## GIVEN EXERCISE:
Reproduce the following lines verbatim, omitting the pictures from your answer.

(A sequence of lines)
--
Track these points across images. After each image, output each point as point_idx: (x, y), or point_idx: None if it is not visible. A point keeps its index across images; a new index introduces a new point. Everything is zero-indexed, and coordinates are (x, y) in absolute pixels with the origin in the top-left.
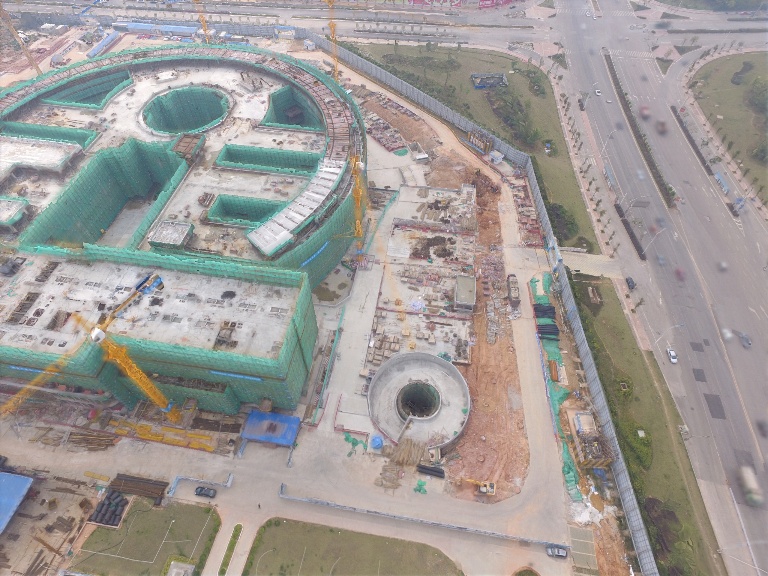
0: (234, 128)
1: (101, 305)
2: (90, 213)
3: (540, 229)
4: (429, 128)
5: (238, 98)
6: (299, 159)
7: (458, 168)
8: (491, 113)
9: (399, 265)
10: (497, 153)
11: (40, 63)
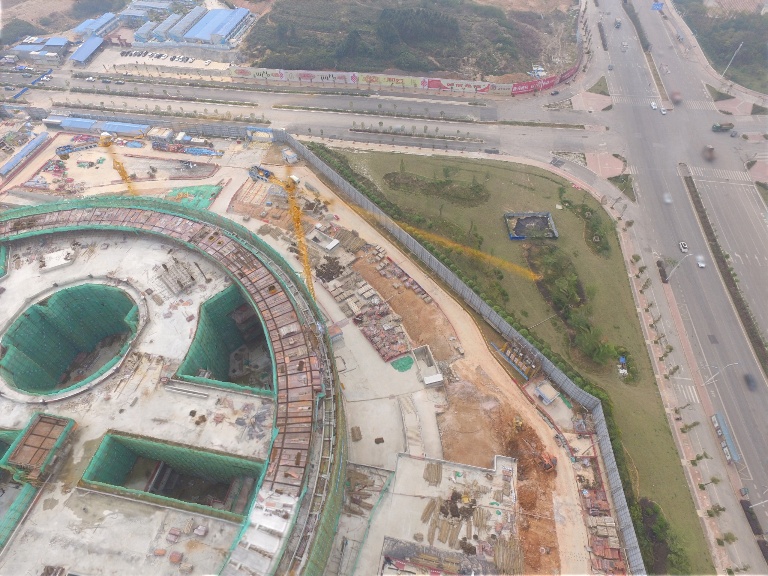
--
## REPLY TO THE TASK:
Track these points across images. After each image, output each point as point_idx: (x, y), or point_idx: None if it is not visible. A point keeps its index across images; a new index introduces a new point. Everything is zero-indexed, and coordinates are (x, y) in absolute pixels with the origin in the top-left.
0: (234, 128)
1: (101, 305)
2: (90, 213)
3: (540, 229)
4: (429, 128)
5: (238, 98)
6: (299, 159)
7: (458, 168)
8: (491, 113)
9: (399, 265)
10: (497, 153)
11: (40, 63)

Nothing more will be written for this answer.